El 90 % de los pacientes diagnosticados con fibromialgia son mujeres, este padecimiento afecta todo el cuerpo y puede estar relacionado con alteraciones del sueño y gastrointestinales.
La fibromialgia es una enfermedad crónica, caracterizada principalmente por dolor constante y generalizado, acompañado por fatiga y problemas de sueño, memoria y estado de ánimo.
Según la doctora Georgina Marroquín de Briones, especialista en medicina interna, el paciente siente dolor de cuerpo, y hay más dolor en los puntos gatillo, a nivel cervical, lumbar, en articulaciones de cadera, codo, rodilla y el pecho.
Según la Asociación de Fibromialgia (AFIBROM), este padecimiento afecta a un 2,45% de la población mundial y más del 90% son mujeres, entre los 30 y 55 años.
Hasta el año de 1992 la enfermedad fue reconocida por la Organización Mundial de la Salud (OMS), antes se creía que era un padecimiento psiquiátrico, por la dificultad de identificar el origen de las molestias que presenta.
“Dar algo para el dolor es la parte más fácil, pero lo importante es conocerse y saber que la fibromialgia no mata, ni causa incapacidad permanente, pero si puede producir cansancio y mucha fatiga”
Georgina Marroquín de Briones, especialista en medicina interna.
La fibromialgia puede producir una gran variedad de síntomas, principalmente fatiga crónica, dolor muscular o en las partes fibrosas del cuerpo: tendones y articulaciones. Sin embargo, las manifestaciones clínicas varían en cada paciente.
La especialista detalla que la causa de esta enfermedad es desconocida, pero existen desencadenantes, es decir, situaciones específicas que pueden provocarla, entre ellos la depresión, la ansiedad, el estrés, o alguna enfermedad. Mismos que deben tratarse de igual forma que el dolor.
Uno de los principales desafíos en la fibromialgia es el diagnóstico. La doctora Marroquín explica que no existe una prueba para confirmar la enfermedad, y el diagnóstico es por descarte, se excluyen otras alteraciones, se realizan exámenes básicos de laboratorio, y a partir de ahí se sospecha.
En esta etapa es importante que el médico realice un examen físico completo, y que al tocar los puntos gatillo el dolor se dispare.
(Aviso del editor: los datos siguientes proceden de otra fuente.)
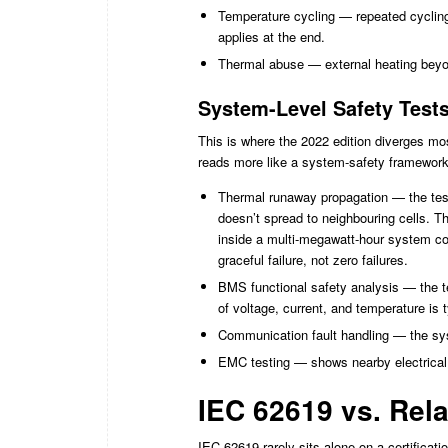
Temperature cycling — repeated cyclin
applies at the end.
Thermal abuse — external heating beyo
System-Level Safety Test
This is where the 2022 edition diverges mo
reads more like a system-safety framework
Thermal runaway propagation — the test 
doesn’t spread to neighbouring cells. Th
inside a multi-megawatt-hour system cou
graceful failure, not zero failures.
BMS functional safety analysis — the t
of voltage, current, and temperature is t
Communication fault handling — the sys
EMC testing — shows nearby electrical i
IEC 62619 vs. Rel
IEC 62619 rarely sits alone on a certificati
«Al paciente le afecta si no sabe lo que tiene, las personas se deprimen, no se levantan de la cama, el dolor es mayor. Pero si yo sé que tengo fibromialgia puedo recibir un tratamiento y buscar una solución», explica la doctora Marroquín.
Recomendaciones
Buscar las maneras de distraerse.
Elegir actividades que se disfruten y concentrarse en ellas.
Entender que hay problemas que no podemos controlar.
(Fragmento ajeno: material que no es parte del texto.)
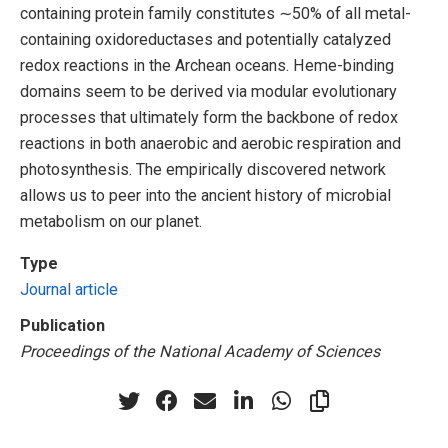
containing protein family constitutes ∼50% of all metal-
containing oxidoreductases and potentially catalyzed
redox reactions in the Archean oceans. Heme-binding
domains seem to be derived via modular evolutionary
processes that ultimately form the backbone of redox
reactions in both anaerobic and aerobic respiration and
photosynthesis. The empirically discovered network
allows us to peer into the ancient history of microbial
metabolism on our planet.
Type
Journal article
Publication
Proceedings of the National Academy of Sciences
El estrés es un potente desencadenante en esta enfermedad.
Practicar ejercicio.
Además de contribuir a las molestias del cuerpo, también mejora el estado de ánimo.
Dormir bien.
El descanso garantiza un mejor rendimiento para realizar cualquier otra actividad.
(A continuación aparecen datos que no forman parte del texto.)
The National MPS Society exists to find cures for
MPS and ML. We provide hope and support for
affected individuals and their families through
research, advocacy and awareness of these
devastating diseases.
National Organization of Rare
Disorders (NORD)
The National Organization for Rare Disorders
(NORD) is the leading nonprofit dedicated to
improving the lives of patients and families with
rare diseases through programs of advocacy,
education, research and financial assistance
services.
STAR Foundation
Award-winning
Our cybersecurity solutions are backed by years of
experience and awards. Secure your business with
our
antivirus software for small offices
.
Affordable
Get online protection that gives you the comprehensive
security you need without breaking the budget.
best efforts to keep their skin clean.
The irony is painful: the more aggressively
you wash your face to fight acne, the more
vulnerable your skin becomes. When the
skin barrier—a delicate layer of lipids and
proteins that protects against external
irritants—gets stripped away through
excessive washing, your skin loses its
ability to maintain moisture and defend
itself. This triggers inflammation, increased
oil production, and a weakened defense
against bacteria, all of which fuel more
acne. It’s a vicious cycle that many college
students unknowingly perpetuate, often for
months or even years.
Aprender a vivir con la enfermedad.
Con la ayuda de un equipo multidisciplinario el paciente puede tenerla bajo control.
¿Qué hacer?
Marroquín destaca que el paciente puede tener una vida normal, pero es importante hablar sobre la enfermedad y contar con una red de apoyo, no solo en la familia, sino a nivel profesional, un experto que ayude al manejo del estrés.